■ **PROMPT 1**
Reproduce the whole piece on winning back lapsed donors, word for word.

■ **PROVIDED PASSAGE**

↓

Every faith-based nonprofit we work with has a quiet list — the people who used to give and stopped. Sometimes the list is a spreadsheet, sometimes a saved segment in a CRM, sometimes just a vague awareness that the donor file is shrinking faster than the new gifts are coming in. Summer is when most ministries finally look at it, because fall campaigns are about to be planned and the math no longer works without those names coming back.
The temptation, when the list finally surfaces, is to send the kind of email that fills every inbox in October. We miss you. It has been too long. Your gift today will… It is not that those messages never work. They sometimes do. But for ministries whose entire brand rests on genuine relationship, that tone reads like a script, and donors who left for thoughtful reasons feel it most.
There is a better way to think about reactivation, and it starts before any message goes out.
Start with why they stopped, not what you need
Lapsed does not mean one thing. Some donors lapsed because their financial season changed. Some because a leadership transition unsettled them. Some because they moved church homes. Some because an automated card-on-file expired and no one caught it. A few because they were quietly upset about something and never said so.

↑

■ **MATERIAL**

↓

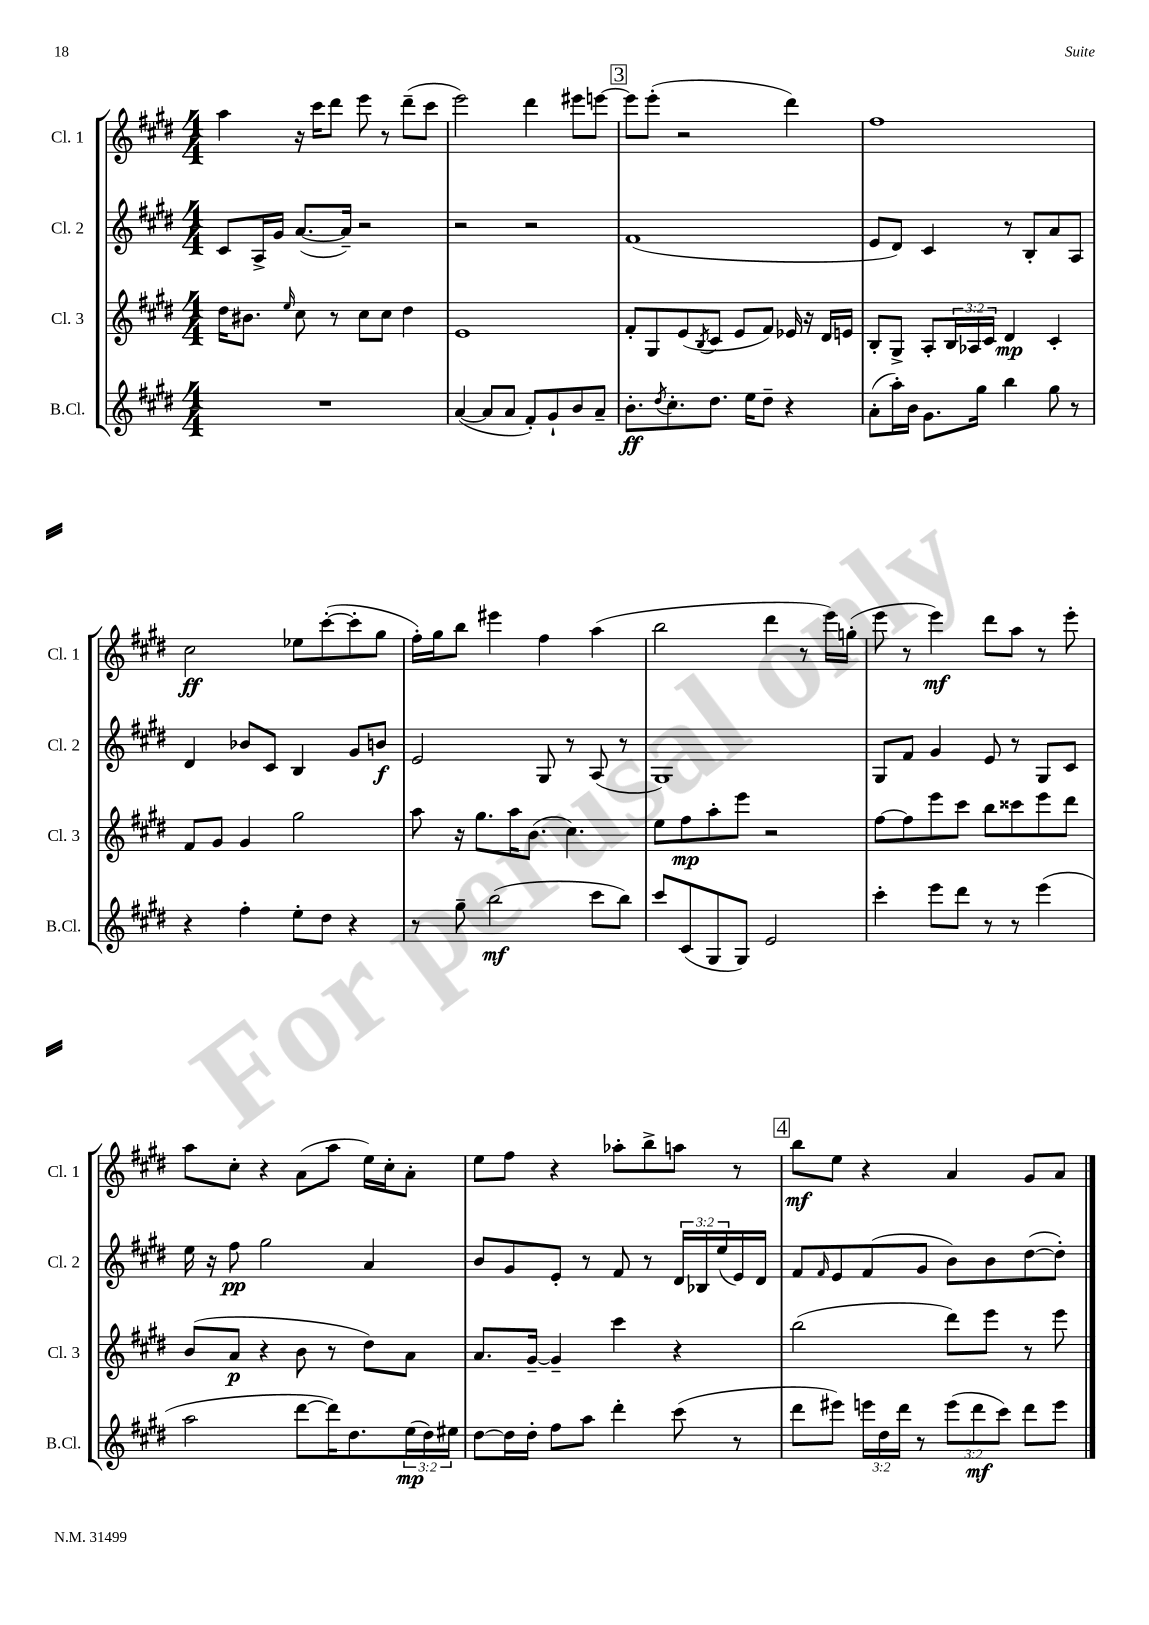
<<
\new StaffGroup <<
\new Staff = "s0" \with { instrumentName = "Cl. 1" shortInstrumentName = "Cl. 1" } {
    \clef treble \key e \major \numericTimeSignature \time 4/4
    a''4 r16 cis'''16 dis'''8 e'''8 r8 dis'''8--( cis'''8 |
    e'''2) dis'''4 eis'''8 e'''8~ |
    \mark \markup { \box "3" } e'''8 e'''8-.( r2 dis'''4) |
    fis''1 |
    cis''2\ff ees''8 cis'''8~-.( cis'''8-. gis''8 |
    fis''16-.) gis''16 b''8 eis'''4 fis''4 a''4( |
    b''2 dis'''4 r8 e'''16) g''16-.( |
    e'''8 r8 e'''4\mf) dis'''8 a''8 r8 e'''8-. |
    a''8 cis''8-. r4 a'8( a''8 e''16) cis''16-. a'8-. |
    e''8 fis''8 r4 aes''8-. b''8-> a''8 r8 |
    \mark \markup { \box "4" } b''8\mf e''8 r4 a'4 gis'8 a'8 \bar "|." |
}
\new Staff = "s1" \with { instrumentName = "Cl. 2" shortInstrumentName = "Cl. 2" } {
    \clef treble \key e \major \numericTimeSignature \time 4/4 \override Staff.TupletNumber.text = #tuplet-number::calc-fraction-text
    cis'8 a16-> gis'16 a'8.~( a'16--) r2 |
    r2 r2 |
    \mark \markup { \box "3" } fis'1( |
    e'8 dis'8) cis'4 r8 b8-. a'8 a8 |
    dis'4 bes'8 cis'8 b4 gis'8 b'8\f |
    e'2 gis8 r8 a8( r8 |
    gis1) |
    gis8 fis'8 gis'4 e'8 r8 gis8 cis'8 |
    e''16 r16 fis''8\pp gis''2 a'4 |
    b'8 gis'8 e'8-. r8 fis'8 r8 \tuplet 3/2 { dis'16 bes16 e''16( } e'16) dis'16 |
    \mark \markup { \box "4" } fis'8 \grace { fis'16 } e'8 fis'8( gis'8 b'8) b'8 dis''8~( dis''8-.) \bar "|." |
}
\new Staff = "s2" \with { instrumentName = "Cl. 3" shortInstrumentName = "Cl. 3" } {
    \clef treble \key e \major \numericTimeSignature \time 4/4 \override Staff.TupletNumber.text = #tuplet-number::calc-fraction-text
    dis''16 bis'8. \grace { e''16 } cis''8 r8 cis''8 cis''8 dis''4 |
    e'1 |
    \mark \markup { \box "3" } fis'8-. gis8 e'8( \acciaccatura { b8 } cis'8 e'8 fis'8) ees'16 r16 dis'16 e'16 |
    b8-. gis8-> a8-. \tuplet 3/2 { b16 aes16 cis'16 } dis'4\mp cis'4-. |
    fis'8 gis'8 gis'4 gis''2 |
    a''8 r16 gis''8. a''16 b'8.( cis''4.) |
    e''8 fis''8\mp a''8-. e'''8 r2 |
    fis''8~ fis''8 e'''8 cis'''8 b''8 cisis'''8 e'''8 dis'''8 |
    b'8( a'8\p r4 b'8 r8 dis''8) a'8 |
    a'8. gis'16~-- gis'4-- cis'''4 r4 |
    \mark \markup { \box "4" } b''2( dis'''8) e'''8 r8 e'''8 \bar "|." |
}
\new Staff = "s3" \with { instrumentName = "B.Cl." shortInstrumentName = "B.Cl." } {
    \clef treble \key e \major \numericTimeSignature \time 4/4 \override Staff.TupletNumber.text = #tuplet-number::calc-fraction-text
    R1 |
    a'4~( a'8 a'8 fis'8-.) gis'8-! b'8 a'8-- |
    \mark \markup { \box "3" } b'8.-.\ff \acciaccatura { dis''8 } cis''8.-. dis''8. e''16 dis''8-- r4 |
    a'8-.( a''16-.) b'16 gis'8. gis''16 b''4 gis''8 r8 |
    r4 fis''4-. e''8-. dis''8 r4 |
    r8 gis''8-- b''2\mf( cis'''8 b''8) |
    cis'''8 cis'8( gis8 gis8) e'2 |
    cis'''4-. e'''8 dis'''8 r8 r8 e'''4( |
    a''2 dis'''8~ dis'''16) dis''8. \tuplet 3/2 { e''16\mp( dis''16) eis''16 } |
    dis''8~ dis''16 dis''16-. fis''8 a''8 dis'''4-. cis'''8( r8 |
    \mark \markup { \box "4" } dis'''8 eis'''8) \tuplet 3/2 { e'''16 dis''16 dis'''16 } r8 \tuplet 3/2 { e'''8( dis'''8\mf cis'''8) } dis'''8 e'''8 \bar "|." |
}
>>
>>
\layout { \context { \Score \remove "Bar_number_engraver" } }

↑
↓

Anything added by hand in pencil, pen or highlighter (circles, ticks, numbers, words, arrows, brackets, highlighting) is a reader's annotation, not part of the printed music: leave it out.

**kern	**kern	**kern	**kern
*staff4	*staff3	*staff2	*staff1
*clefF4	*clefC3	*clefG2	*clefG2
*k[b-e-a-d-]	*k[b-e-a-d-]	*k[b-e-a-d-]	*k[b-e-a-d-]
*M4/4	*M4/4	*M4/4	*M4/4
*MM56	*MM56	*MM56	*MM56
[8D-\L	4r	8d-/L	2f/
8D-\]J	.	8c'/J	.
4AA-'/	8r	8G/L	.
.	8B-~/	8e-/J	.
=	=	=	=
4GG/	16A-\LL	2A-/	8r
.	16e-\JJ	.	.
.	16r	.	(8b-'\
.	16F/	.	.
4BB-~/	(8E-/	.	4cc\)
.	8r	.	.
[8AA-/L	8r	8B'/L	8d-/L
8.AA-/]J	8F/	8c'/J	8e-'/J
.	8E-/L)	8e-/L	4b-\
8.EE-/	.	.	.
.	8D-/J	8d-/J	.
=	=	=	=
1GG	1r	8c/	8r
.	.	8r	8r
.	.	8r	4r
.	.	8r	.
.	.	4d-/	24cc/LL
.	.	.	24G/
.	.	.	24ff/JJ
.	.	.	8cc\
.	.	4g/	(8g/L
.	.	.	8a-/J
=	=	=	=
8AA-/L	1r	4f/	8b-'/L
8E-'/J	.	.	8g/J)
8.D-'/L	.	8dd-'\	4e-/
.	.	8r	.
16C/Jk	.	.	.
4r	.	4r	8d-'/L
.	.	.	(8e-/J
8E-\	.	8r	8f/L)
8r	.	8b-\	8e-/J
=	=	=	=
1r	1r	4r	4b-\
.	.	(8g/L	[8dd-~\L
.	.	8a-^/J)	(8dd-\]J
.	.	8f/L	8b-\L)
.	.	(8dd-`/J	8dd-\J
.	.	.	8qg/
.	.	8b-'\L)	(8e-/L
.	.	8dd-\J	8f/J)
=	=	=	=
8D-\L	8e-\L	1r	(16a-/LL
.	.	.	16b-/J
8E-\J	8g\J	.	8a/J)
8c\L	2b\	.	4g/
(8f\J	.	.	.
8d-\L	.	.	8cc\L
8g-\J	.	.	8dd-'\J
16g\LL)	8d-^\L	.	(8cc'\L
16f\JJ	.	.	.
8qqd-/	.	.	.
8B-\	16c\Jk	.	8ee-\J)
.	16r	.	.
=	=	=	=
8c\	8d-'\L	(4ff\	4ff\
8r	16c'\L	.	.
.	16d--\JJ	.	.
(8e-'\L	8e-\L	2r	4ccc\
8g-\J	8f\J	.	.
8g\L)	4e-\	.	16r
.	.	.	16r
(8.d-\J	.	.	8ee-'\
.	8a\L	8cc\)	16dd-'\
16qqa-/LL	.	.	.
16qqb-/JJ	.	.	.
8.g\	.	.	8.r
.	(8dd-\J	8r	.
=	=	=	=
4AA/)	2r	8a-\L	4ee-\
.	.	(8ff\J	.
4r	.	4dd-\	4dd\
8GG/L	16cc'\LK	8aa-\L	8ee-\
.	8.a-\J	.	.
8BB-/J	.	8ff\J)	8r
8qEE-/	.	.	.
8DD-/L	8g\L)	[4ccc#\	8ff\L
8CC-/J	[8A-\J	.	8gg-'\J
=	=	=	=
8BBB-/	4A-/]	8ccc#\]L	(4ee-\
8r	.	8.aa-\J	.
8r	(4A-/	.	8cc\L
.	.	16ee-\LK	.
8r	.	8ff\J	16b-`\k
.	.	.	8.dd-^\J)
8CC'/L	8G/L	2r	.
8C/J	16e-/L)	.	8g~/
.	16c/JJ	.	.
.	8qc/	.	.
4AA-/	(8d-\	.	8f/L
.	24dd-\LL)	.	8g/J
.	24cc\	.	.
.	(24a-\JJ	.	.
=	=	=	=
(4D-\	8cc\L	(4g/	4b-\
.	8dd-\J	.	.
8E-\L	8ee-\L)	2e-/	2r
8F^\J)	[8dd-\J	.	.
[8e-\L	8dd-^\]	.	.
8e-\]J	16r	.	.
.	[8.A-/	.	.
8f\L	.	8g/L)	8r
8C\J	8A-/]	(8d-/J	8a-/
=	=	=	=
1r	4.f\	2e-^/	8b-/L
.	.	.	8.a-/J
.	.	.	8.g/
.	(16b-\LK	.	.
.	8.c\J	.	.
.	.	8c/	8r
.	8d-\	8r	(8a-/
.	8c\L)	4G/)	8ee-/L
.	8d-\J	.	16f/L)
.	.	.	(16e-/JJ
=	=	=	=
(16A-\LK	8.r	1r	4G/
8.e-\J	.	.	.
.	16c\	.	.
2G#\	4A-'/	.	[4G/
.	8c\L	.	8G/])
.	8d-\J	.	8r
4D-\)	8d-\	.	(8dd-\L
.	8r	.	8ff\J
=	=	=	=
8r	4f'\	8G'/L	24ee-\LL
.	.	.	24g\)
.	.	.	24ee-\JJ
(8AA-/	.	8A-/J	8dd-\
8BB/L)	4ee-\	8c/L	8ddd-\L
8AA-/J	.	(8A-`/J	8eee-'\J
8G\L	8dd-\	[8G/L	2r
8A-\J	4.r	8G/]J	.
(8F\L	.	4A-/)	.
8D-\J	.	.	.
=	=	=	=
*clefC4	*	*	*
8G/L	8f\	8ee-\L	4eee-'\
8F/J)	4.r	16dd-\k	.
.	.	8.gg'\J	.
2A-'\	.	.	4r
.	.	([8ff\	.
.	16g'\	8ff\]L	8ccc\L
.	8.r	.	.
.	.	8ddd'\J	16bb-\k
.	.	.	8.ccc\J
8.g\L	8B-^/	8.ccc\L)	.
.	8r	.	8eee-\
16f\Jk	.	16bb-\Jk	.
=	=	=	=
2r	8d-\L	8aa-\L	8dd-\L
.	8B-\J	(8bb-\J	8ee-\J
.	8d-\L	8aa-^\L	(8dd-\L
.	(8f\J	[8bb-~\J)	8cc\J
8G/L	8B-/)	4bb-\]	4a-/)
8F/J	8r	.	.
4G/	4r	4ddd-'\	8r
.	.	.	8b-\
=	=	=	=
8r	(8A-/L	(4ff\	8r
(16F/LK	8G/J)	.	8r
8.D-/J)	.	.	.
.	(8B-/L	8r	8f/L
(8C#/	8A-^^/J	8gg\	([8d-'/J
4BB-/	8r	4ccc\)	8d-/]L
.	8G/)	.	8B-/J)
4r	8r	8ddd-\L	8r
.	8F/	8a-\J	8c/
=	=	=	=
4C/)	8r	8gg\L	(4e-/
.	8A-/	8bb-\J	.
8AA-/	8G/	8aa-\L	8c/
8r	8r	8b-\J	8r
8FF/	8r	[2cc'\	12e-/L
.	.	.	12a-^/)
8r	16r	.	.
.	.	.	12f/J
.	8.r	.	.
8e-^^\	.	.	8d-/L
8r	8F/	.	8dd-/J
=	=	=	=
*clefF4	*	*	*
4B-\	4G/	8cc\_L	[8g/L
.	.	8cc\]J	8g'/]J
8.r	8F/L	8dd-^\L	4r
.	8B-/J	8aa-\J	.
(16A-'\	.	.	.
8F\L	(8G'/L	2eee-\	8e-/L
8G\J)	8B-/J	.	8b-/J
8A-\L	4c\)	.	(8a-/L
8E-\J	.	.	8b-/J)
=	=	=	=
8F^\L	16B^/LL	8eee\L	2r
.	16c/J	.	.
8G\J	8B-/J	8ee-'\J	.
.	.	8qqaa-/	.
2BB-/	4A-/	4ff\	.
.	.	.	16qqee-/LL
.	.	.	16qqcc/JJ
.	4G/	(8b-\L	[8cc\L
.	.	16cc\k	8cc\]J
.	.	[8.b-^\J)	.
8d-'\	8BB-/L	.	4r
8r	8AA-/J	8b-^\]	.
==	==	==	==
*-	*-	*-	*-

↑

■ **PROMPT 2**
How many lines of the records contain the string "acciaccatura"? Reply with the number alone.

■ **FULL ANSWER 1**
Every faith-based nonprofit we work with has a quiet list — the people who used to give and stopped. Sometimes the list is a spreadsheet, sometimes a saved segment in a CRM, sometimes just a vague awareness that the donor file is shrinking faster than the new gifts are coming in. Summer is when most ministries finally look at it, because fall campaigns are about to be planned and the math no longer works without those names coming back.
The temptation, when the list finally surfaces, is to send the kind of email that fills every inbox in October. We miss you. It has been too long. Your gift today will… It is not that those messages never work. They sometimes do. But for ministries whose entire brand rests on genuine relationship, that tone reads like a script, and donors who left for thoughtful reasons feel it most.
There is a better way to think about reactivation, and it starts before any message goes out.
Start with why they stopped, not what you need
Lapsed does not mean one thing. Some donors lapsed because their financial season changed. Some because a leadership transition unsettled them. Some because they moved church homes. Some because an automated card-on-file expired and no one caught it. A few because they were quietly upset about something and never said so.

■ **FULL ANSWER 2**
2